One of the toughest challenges you’ll face as a parent is deciding what to tell your child about cystic fibrosis (CF). You may be tempted to protect him by saying nothing at all, but that’s really not the best strategy. Keeping your child in the dark will only harm him in the long run.
What to Tell
Tell the truth. Your child is going to notice that his life is different than his friends’ lives. He needs to understand why. Answer his questions honestly, but try to tune in to what your child is really asking. Keep your answers simple and to the point. Give him the information he wants or needs to know, but don’t overwhelm him with too much information at one time.

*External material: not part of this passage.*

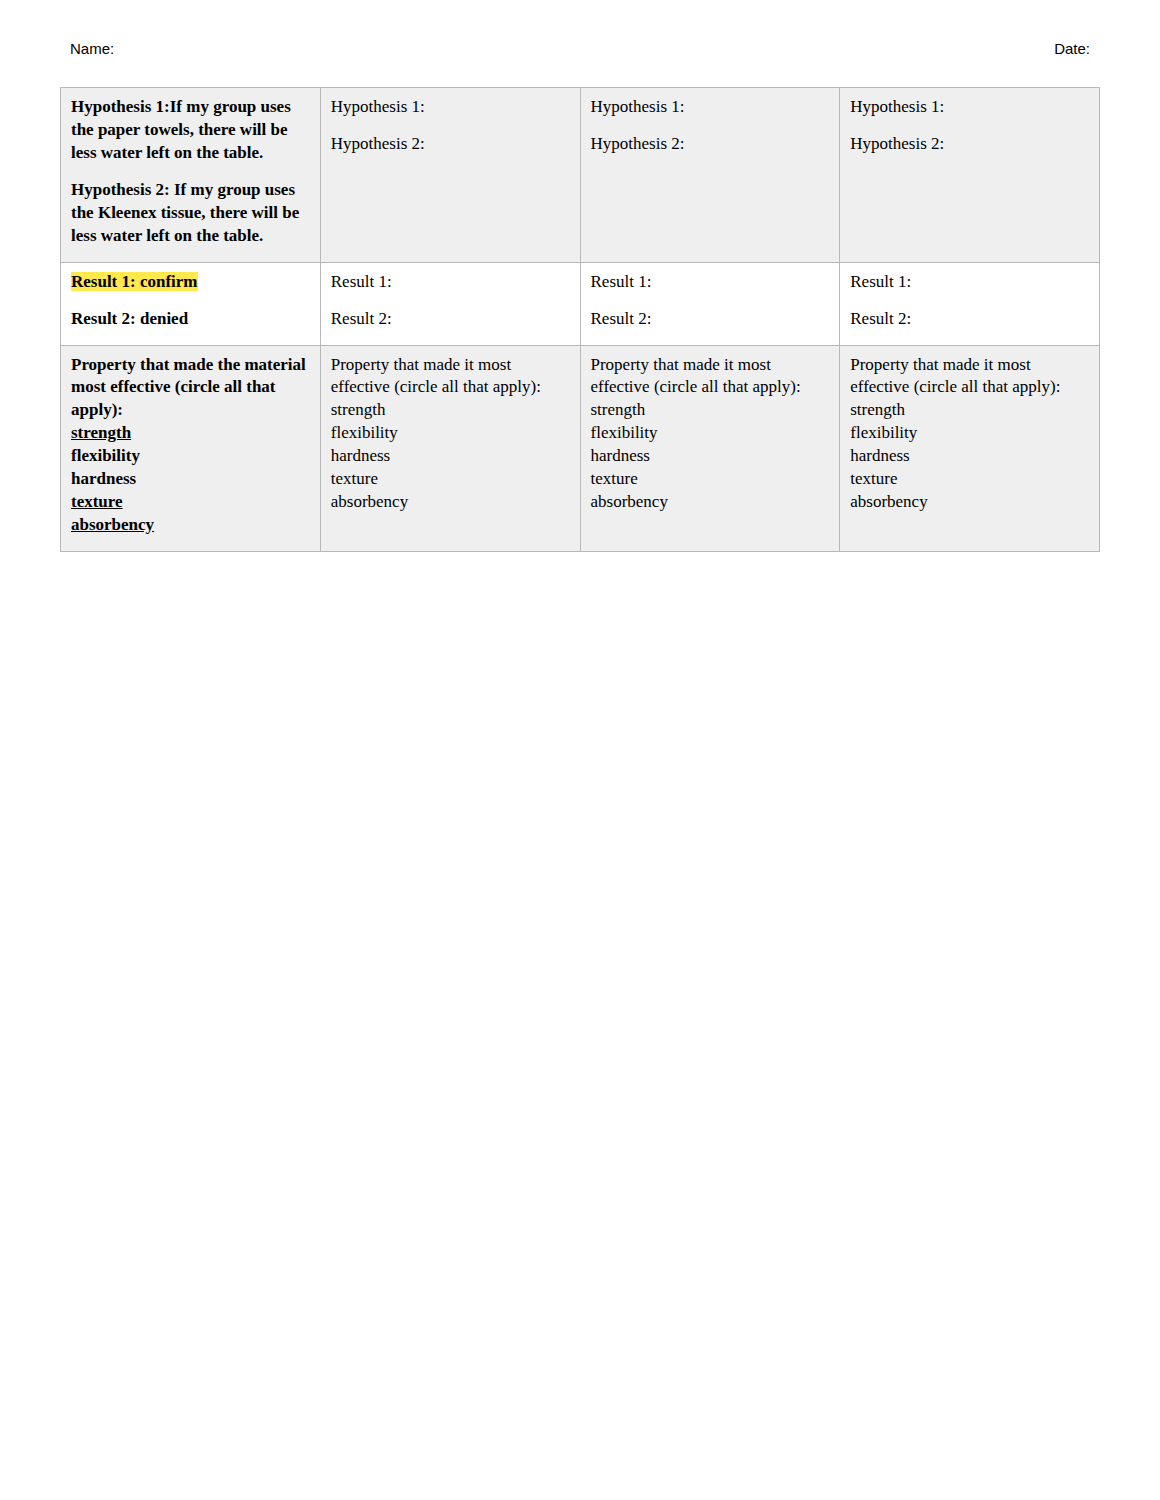Name: Date:
| Hypothesis 1:If my group uses the paper towels, there will be less water left on the table. Hypothesis 2: If my group uses the Kleenex tissue, there will be less water left on the table. | Hypothesis 1: Hypothesis 2: | Hypothesis 1: Hypothesis 2: | Hypothesis 1: Hypothesis 2: |
| Result 1: confirm Result 2: denied | Result 1: Result 2: | Result 1: Result 2: | Result 1: Result 2: |
| Property that made the material most effective (circle all that apply): strength flexibility hardness texture absorbency | Property that made it most effective (circle all that apply): strength flexibility hardness texture absorbency | Property that made it most effective (circle all that apply): strength flexibility hardness texture absorbency | Property that made it most effective (circle all that apply): strength flexibility hardness texture absorbency |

Depending on your child’s age and maturity level, some things you’ll want to tell him are that:
- CF is not contagious
- CF is a genetic disease, which could be passed on to his children
- There is no cure for CF, but researchers are working hard to find one
- CF can be a life-shortening disease, but with treatment some people live long lives
- Following his treatment plan diligently can help him live better and longer
When to Tell
Many people with CF recall finding out about their diagnosis around the age of six, but this is just an average. You need to be honest with your child from day one, but give the information in small doses. Follow your child’s cues, and keep it age appropriate.
How to Tell
What you tell your child is important, but the way you tell him is even more important. When you talk to your child about CF, be sure you do it in a way that instills hope. Help your child see that CF is part of his life, but does not define his life. Whatever you do, don’t discourage your child from thinking about his future. None of us really knows what the future holds, but we all have hopes, dreams and plans for our futures none the less. Encourage your child to set goals and pursue his dreams, too.